QUOTED TEXT:
— BEGIN —

LUCIO L. ALVAREZ, ON BEHALF OF HIMSELF AND ALL OTHER SIMILARLY SITUATED, LUCIO VENTURA, ANIBAL JERONIMO, CARLOS A. PORTILLO AMAYA, ROBERTO A. ESPERANZA, AND JOSE HERNANDEZ MEMBRANO, INDIVIDUALLY,
PLAINTIFFS,
v.
IBM RESTAURANTS INC., D/B/A/ MANGIAMO, ROGER BEDOIAN, AN INDIVIDUAL, DANIEL IANNUCCI, AN INDIVIDUAL, AND VINCENZO IANNUCCI AN INDIVIDUAL,
DEFENDANTS.



The opinion of the court was delivered by: Spatt, District Judge.

MEMORANDUM OF DECISION AND ORDER

The Plaintiffs Lucio Alvarez, Lucio Ventura, Anibal Jeronimo, Carlos A. Portillo Amaya, Roberto A. Esperanza, and Jose Hernandez Membrano ("the Plaintiffs"), filed a putative collective action suit against IBM Restaurants, Roger Bedoian, Daniel Iannucci, and Vincenzo Iannucci under the Fair Labor Standards Act, 29 U.S.C. § 201, et seq. ("FLSA") and the New York State Labor Law ("N.Y. Labor Law"), to recover unpaid overtime and minimum wage compensation. The Plaintiffs now move for conditional certification of the class for the collective action and to facilitate notice under 29 U.S.C. §216(b). The Defendants oppose the motion.

For the reasons set forth below, the Court grants Plaintiffs' motion for conditional certification of a class consisting of all persons employed by the Defendants in the last three years and the parties are directed to submit a revised Notice of Pendency.

I. BACKGROUND

The Plaintiffs are employees who worked for Defendants IBM Restaurants d/b/a Mangiamo, Roger Bedoian, Daniel Iannucci, and Vincenzo Iannucci (collectively "the Defendants"). The Plaintiffs' responsibilities included serving and preparing food, busing tables and general cleaning on behalf of the Defendants. Plaintiff Lucio Alvarez was employed by the Defendants from in or about October 2008 until in or about August 2010. Plaintiff Lucio Ventura was employed by the Defendants either from in or about 1998 until in or about August 2010 (according to the Plaintiffs) or from in or about January 2001 to in or about August 2010 (according to Defendants). Plaintiff Anibal Jeronimo was employed by the Defendants either from in or about August 2009 until in or about May 2010 (according to the Plaintiffs) or in or about March 2009 to in or about September 2009 (according to the Defendants). Plaintiff Carlos

A. Portillo Amaya was employed by the Defendants from in or about March 2008 until in or about July 2010. Plaintiff Roberto A. Esperanza was employed by the Defendants from in or about July 2006 until in or about August 2010. Plaintiff Jose Hernandez Membrano was employed by the Defendants either from in or about August 2006 until in or about August 2010 (according to the Plaintiffs) or from in or about October 2008 to in or about August 2010 (according to the Defendants).

— END —

EXERCISE A:
Repeat the lines of the records below exactly, starting at the line containing "family: Apiaceae" and ending at the line containing "scientific name: Euphorbiaceae", with both of those lines included.

DATA TO PROCESS:
— BEGIN —

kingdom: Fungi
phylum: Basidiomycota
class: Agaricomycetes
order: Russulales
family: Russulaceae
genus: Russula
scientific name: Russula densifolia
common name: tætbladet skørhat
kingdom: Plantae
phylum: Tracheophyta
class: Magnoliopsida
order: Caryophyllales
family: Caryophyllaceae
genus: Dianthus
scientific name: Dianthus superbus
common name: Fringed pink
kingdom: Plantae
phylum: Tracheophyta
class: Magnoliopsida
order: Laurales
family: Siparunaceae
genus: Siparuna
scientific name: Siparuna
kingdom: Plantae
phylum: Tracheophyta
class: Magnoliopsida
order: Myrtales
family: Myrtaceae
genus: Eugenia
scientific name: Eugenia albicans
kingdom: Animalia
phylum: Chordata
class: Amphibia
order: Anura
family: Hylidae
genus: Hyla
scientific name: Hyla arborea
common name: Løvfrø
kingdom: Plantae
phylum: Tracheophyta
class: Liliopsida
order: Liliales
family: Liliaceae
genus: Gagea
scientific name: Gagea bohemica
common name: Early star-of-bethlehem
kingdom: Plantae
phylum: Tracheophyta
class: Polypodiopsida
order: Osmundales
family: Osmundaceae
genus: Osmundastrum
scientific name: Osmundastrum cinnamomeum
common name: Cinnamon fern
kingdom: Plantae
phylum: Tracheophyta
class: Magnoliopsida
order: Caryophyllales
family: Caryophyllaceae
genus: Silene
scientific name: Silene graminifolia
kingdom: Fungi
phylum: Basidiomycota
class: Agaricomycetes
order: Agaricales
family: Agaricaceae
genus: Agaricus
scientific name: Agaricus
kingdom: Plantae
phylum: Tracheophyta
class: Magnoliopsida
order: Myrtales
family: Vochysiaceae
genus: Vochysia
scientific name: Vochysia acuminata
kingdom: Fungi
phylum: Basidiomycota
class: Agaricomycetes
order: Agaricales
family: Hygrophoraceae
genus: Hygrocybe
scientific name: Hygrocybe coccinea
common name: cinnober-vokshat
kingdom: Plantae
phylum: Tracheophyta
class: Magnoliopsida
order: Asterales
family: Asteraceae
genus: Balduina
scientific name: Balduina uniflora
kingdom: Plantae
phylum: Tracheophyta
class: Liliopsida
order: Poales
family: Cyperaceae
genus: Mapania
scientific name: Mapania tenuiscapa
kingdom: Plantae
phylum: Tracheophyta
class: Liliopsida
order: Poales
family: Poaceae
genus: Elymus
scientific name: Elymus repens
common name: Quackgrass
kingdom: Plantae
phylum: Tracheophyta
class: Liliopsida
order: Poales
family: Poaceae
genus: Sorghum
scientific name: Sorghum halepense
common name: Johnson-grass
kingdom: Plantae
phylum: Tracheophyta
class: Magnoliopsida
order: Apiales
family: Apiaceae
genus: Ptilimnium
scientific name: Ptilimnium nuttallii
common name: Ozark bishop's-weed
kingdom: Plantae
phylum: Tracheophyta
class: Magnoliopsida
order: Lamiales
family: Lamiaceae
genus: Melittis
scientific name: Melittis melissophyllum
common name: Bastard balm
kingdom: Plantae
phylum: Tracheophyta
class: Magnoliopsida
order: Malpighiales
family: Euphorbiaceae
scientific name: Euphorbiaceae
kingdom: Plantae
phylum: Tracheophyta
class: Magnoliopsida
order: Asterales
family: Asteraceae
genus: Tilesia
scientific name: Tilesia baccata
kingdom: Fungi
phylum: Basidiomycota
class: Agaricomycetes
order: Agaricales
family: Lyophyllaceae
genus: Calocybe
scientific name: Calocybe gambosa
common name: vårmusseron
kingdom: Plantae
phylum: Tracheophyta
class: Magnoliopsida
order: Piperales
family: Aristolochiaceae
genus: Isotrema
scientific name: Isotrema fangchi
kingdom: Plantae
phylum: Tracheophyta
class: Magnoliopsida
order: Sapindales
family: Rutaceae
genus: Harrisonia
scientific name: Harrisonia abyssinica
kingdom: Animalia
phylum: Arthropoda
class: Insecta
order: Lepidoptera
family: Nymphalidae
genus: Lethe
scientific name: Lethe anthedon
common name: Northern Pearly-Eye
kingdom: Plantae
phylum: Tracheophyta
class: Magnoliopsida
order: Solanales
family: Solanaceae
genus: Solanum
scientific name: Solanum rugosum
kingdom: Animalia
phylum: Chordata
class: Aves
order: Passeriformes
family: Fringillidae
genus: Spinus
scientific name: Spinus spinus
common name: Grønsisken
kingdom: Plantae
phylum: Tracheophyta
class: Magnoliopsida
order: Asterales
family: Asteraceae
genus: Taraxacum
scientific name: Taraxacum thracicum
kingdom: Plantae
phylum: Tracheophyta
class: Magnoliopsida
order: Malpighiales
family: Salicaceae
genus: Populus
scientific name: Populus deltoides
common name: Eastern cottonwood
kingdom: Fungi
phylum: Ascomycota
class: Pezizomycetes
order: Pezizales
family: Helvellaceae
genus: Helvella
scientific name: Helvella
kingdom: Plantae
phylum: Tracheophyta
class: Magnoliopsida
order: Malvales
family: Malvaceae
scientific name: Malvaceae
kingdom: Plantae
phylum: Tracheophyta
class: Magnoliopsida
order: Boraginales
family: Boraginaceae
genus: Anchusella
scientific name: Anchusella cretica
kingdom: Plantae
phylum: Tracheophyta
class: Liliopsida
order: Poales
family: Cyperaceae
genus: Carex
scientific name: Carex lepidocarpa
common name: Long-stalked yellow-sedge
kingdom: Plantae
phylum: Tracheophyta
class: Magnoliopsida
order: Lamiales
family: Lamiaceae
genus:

— END —

EXERCISE B:
Say whether each statement agrees with the court decision, answering yes or no and quoting the deciding words: (i) The Defendants oppose the Plaintiffs' motion. (ii) According to the Defendants, Anibal Jeronimo worked for them until about May 2010. (iii) Roberto A. Esperanza's employment with the Defendants began in or about July 2006.

TASK RESPONSE A:
family: Apiaceae
genus: Ptilimnium
scientific name: Ptilimnium nuttallii
common name: Ozark bishop's-weed
kingdom: Plantae
phylum: Tracheophyta
class: Magnoliopsida
order: Lamiales
family: Lamiaceae
genus: Melittis
scientific name: Melittis melissophyllum
common name: Bastard balm
kingdom: Plantae
phylum: Tracheophyta
class: Magnoliopsida
order: Malpighiales
family: Euphorbiaceae
scientific name: Euphorbiaceae

TASK RESPONSE B:
(i) Yes: "The Defendants oppose the motion."
(ii) No: "or in or about March 2009 to in or about September 2009 (according to the Defendants)"
(iii) Yes: "Plaintiff Roberto A. Esperanza was employed by the Defendants from in or about July 2006 until in or about August 2010."